The Perfect Murder Case (1929) by Christopher Bush

I am going to commit a murder. I offer no apology for the curtness of the statement.

Thus reads the first letter from “Marius” that was received by Scotland Yard. More follow, giving hints as to when and where this perfect murder will be committed. When one T T Richleigh is found dead, it seems that Marius’ boasts were true.

Richleigh was killed inside a room locked from the inside and every possible suspect has a perfect alibi – multiple witnesses placing them a significant distance from the scene of the crime. It falls to ex-police detective John Franklin and his friend Ludovic Travers to trap an exceedingly clever murderer.

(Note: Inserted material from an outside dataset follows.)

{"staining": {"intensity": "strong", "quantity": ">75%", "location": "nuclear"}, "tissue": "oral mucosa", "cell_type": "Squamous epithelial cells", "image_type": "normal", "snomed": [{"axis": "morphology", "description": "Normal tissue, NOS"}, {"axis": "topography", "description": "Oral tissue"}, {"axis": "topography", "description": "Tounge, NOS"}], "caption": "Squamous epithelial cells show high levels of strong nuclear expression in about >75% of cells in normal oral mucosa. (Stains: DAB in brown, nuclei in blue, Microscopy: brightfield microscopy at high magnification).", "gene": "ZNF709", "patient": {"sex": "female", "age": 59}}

I’ve reviewed some of Dean Street Press’s Christopher Bush reprints before, and I’ve enjoyed them so far. I have, for whatever reason, ricocheted around the canon. There are forty out there now, with twenty-three more to come. But for this review, I thought I’d head back to the beginning. Well, almost the beginning, this is the second one, the one that perhaps made Bush’s reputation as the master of the cast-iron alibi mystery.

Readers of the later books may be surprised by the prominence of Franklin in this tale. Travers, Bush’s regular sleuth, acts as a sort of muse, appearing now and then to poke Franklin in the right direction, but this is Franklin’s story as his investigations take him far and wide in his search for the murderer.

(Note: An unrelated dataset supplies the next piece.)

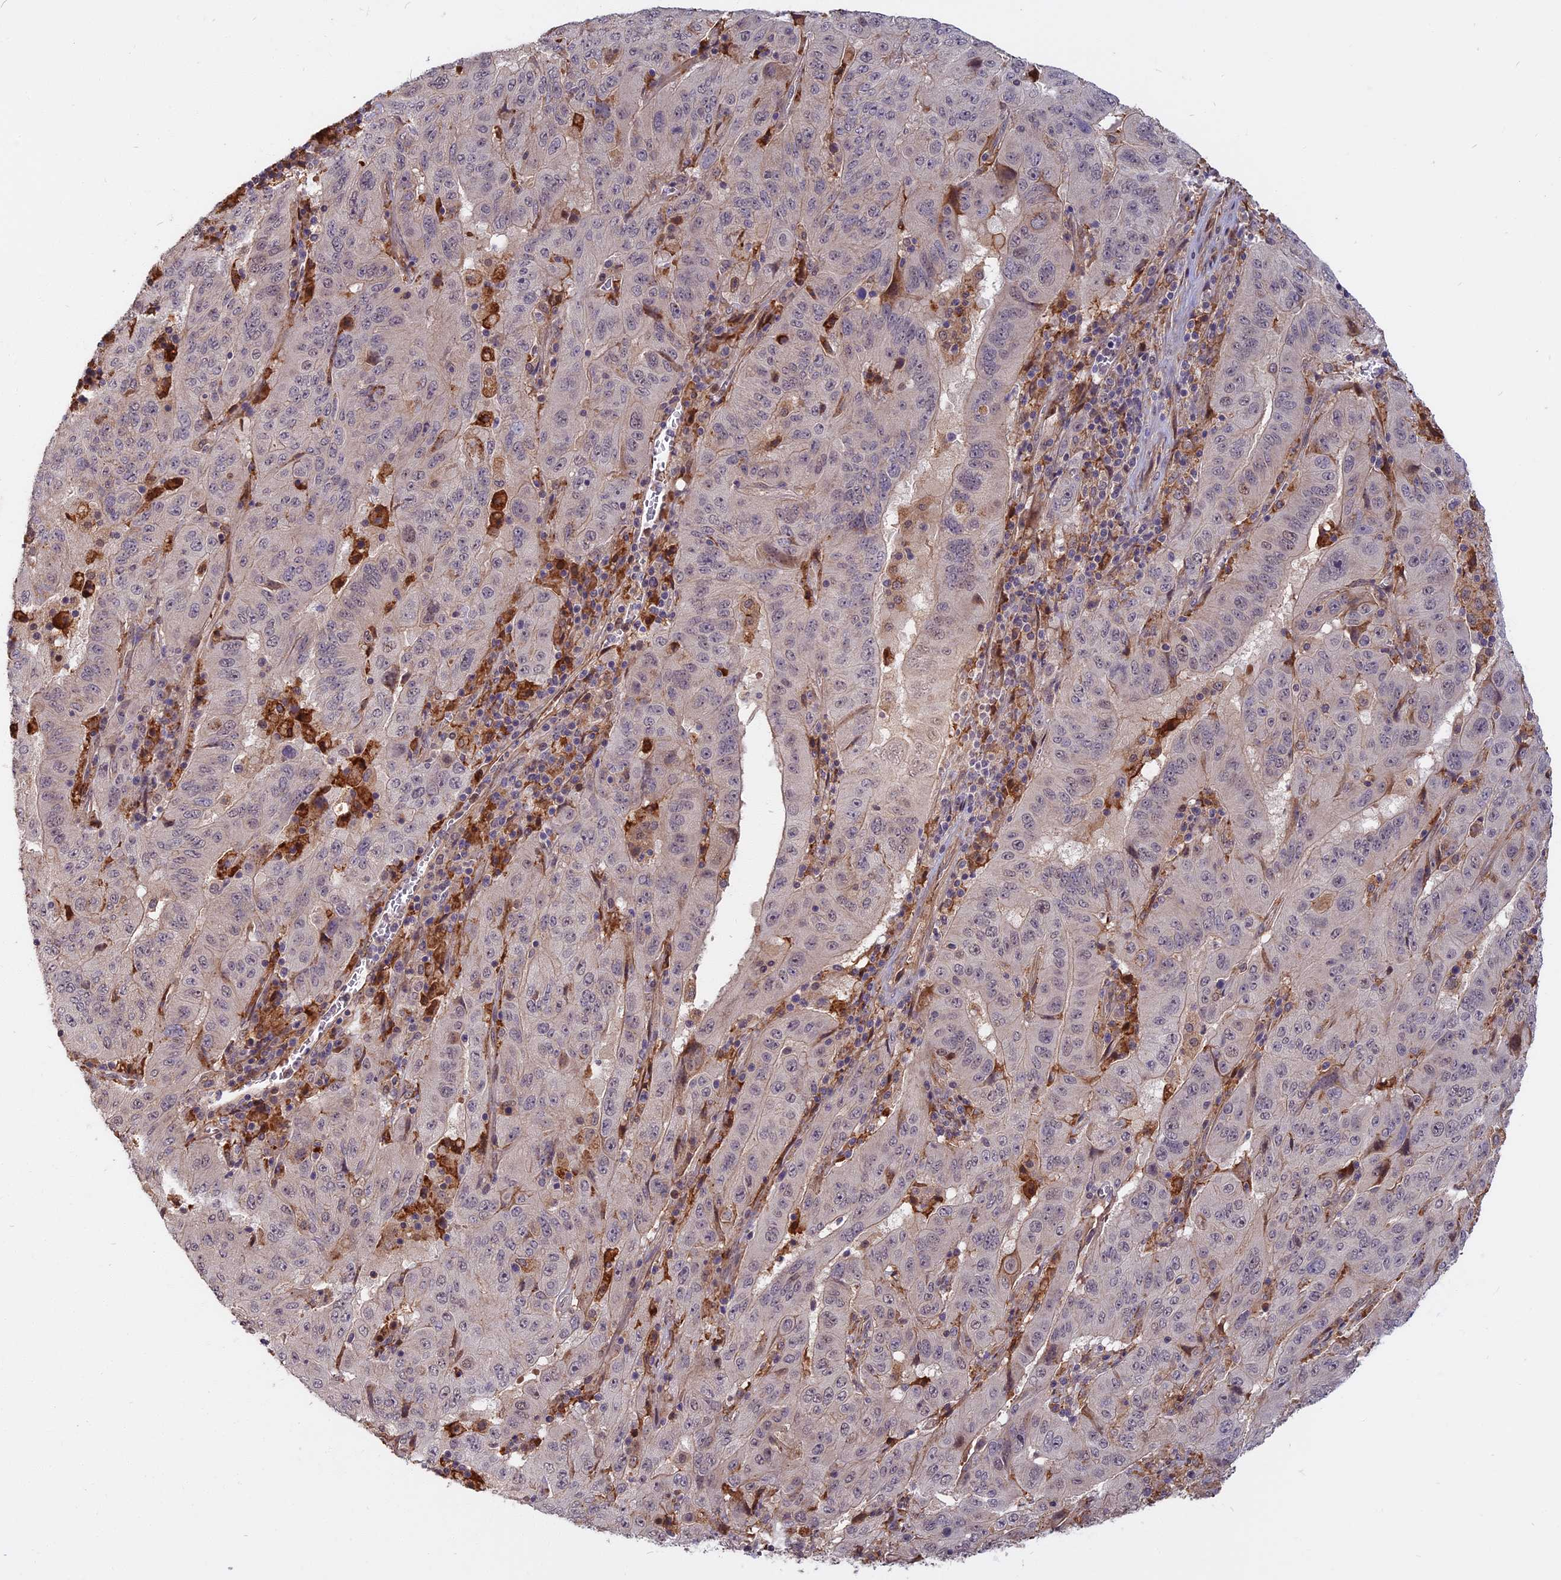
{"staining": {"intensity": "weak", "quantity": "<25%", "location": "nuclear"}, "tissue": "pancreatic cancer", "cell_type": "Tumor cells", "image_type": "cancer", "snomed": [{"axis": "morphology", "description": "Adenocarcinoma, NOS"}, {"axis": "topography", "description": "Pancreas"}], "caption": "This is a photomicrograph of IHC staining of pancreatic cancer, which shows no expression in tumor cells.", "gene": "SPG11", "patient": {"sex": "male", "age": 63}}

It’s a book that’s worthy of its reputation, very enjoyable and while the murderer (and their alibi trick) becomes clear earlier than you might expect in order for Franklin to find a way to actually prove it, the final chapters are just as enjoyable as the earlier ones.

Sorry for the brevity of the review – very busy at the mo – but this is well worth your time. Oh, unless you’re reading it only for the locked room – that is sorted out very quickly and simply.

Just The Facts, Ma’am: WHY- A character has a similar job to me – he’s a Maths teacher!


  1. Yeah, you probably shouldn’t read this one solely for the locked room problem, unless you’re a fanatical completist who’s trying to cross off every title listed in Adey’s Locked Room Murders, but who would be crazy enough to undertake such a task? Anyway, The Perfect Murder Case should be read as an alibi-busting detective novel in the tradition of the OG alibi-king, Freeman Wills Crofts.